Il est relevé l'absence de contrat de travail et un élément de fait qui va dans le sens de cette situation familiale particulière à savoir que Monsieur X..., alors qu'il se prévaut d'un accord du 13 avril 2006, n'a émis de revendication à ce sujet pour la première fois que le 30 juillet 2008. Par ailleurs l'examen des bulletins de salaire démontre qu'il a parfois perçu un salaire net supérieur à 2. 000 ¿ et certes quelquefois inférieur mais sans qu'il ait jamais manifesté une quelconque contestation. Par conséquent, le jugement en ce qu'il a débouté Monsieur X... de cette demande comme étant insuffisamment justifiée sera confirmé.
- sur le rappel de salaire pour heures supplémentaires-
Il résulte de l'article L3171-4 du code du travail qu'en cas de litige relatif à l'existence ou au nombre d'heures de travail accomplies, l'employeur fournit au juge les éléments de nature à justifier les horaires effectivement réalisés par le salarié et qu'au vu de ces éléments et de ceux fournis par le salarié à l'appui de sa demande, le juge forme sa conviction après avoir ordonné, en cas de besoin, toutes les mesures d'instruction qu'il estime utiles.
Monsieur X... exerçait les fonctions de directeur, était domicilié sur place et ne s'était jamais plaint d'un non paiement d'heures supplémentaires. Les témoignages versés par la société OREE DU BOIS GAC NOUVELLE démontrent la grande liberté dont il bénéficiait pour organiser son travail.

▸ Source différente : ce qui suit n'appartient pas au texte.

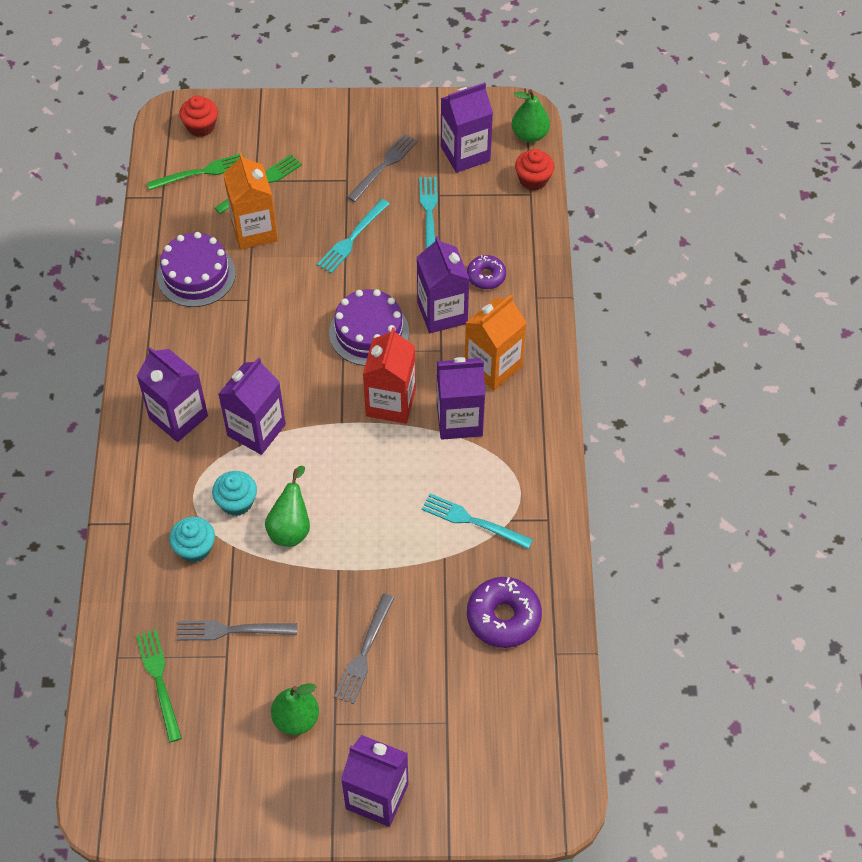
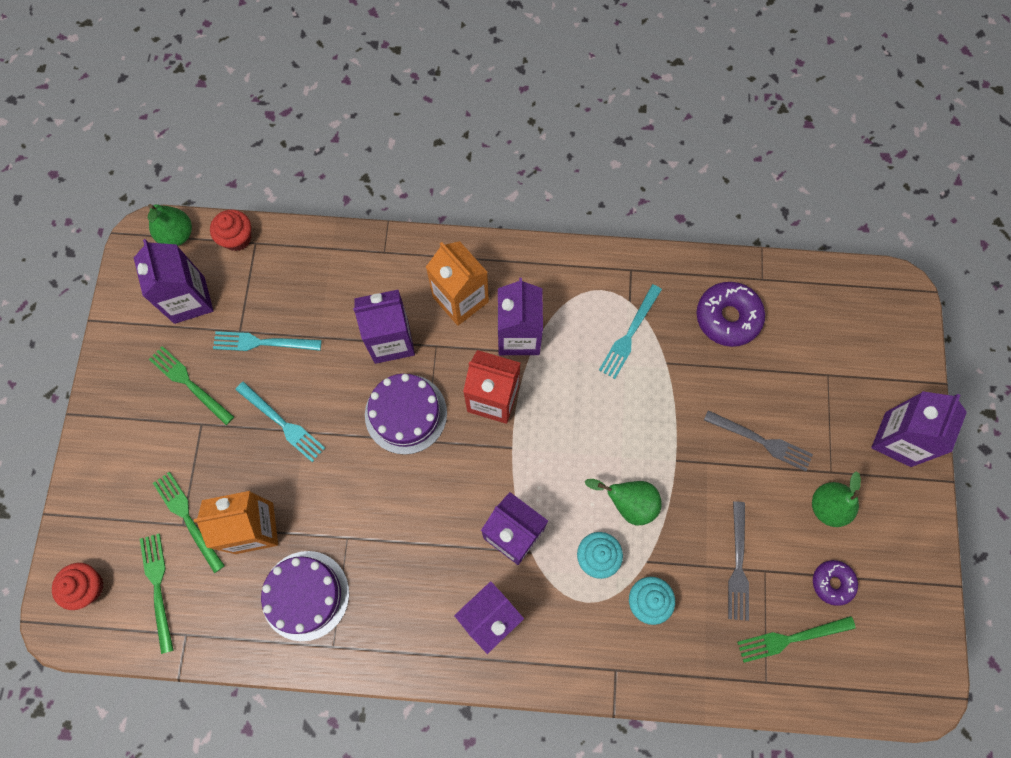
camera: 85 degrees left, 15 degrees up
grey fork [347,133,418,202] -> green fork [149,346,234,425]
purple donut [467,255,506,289] -> purple donut moved to [813,560,858,606]

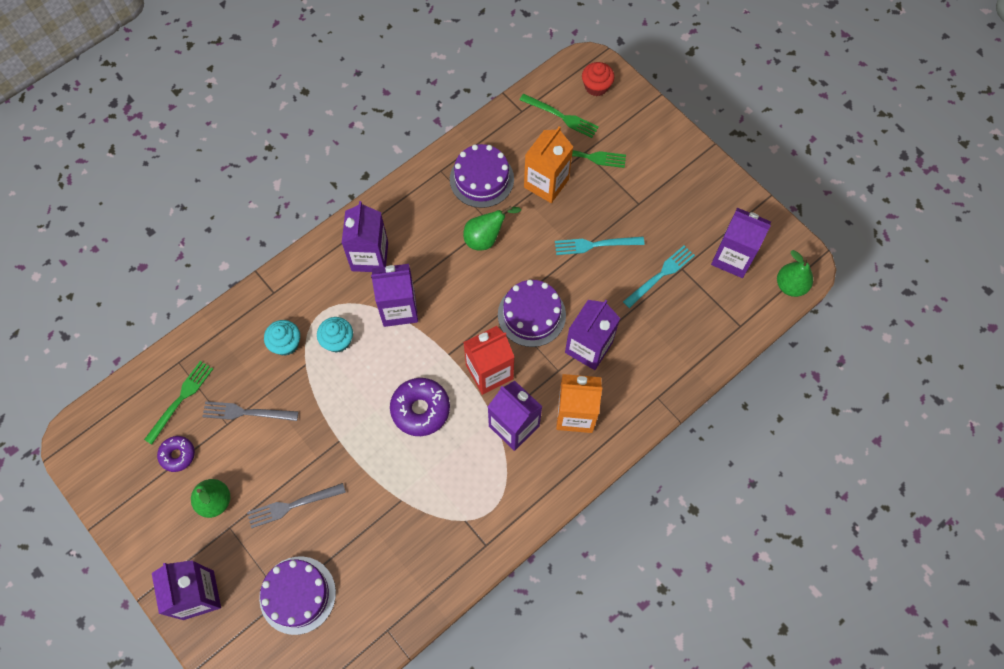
camera: 135 degrees right, 5 degrees down
green fork [149,346,234,425] -> none
red cupcake [210,210,251,251] -> none
green pear [585,479,662,525] -> green pear moved to [463,206,521,250]
turquoise fork [599,284,662,379] -> none
purple donut [696,282,765,347] -> purple donut moved to [390,378,450,436]
grey fork [728,501,749,621] -> grey fork turned 45 degrees counterclockwise [202,401,299,421]
none -> purple cake [259,556,336,635]

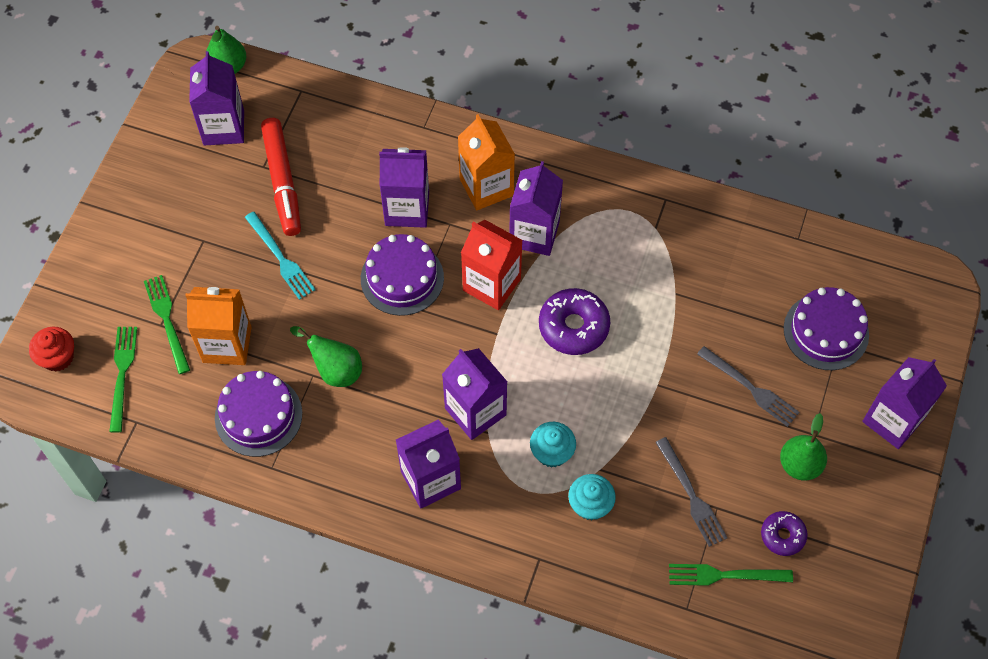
camera: 120 degrees left, 5 degrees down
turquoise fork [623,246,695,308] -> red marker [261,118,301,236]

Les éléments qu'il verse pour étayer sa demande sont des attestations qui, si elles sont désormais régularisées au regard des dispositions de l'article 202 du cpc, sont cependant très vagues et très générales ; le document établi par Monsieur X... pour la dernière année, est peu lisible et, au regard de ses fonctions, aurait dû être établi précisément et contradictoirement. Dès lors, au vu des attestations versées par l'employeur qui éclairent, non seulement sur le comportement de Monsieur X... mais également sur le respect par l'employeur des dispositions légales particulièrement sur les horaires des salariés (attestation de la représentante syndicale Madame B...), il y a lieu sur ce point aussi de confirmer la décision du premier juge.
- sur les dépens et l'article 700 du code de procédure civile-
Monsieur X... qui succombe en son appel sera tenu aux dépens d'appel et en application de l'article 700 du CPC, ce dernier sera condamné à verser, pour les frais irrépétibles engagés en cause d'appel, la somme de 800 ¿ à la société OREE DU BOIS GAC NOUVELLE.
PAR CES MOTIFS :
La cour, statuant publiquement, en matière prud'homale, par arrêt contradictoire, par mise à disposition au greffe,
Reçoit l'appel,
Confirme le jugement entrepris en toutes ses dispositions,
Condamne Monsieur Frédéric X... aux dépens d'appel et au paiement de la somme de 800 ¿ à la société OREE DU BOIS GAC NOUVELLE sur le fondement de l'article 700 du code de procédure civile en cause d'appel.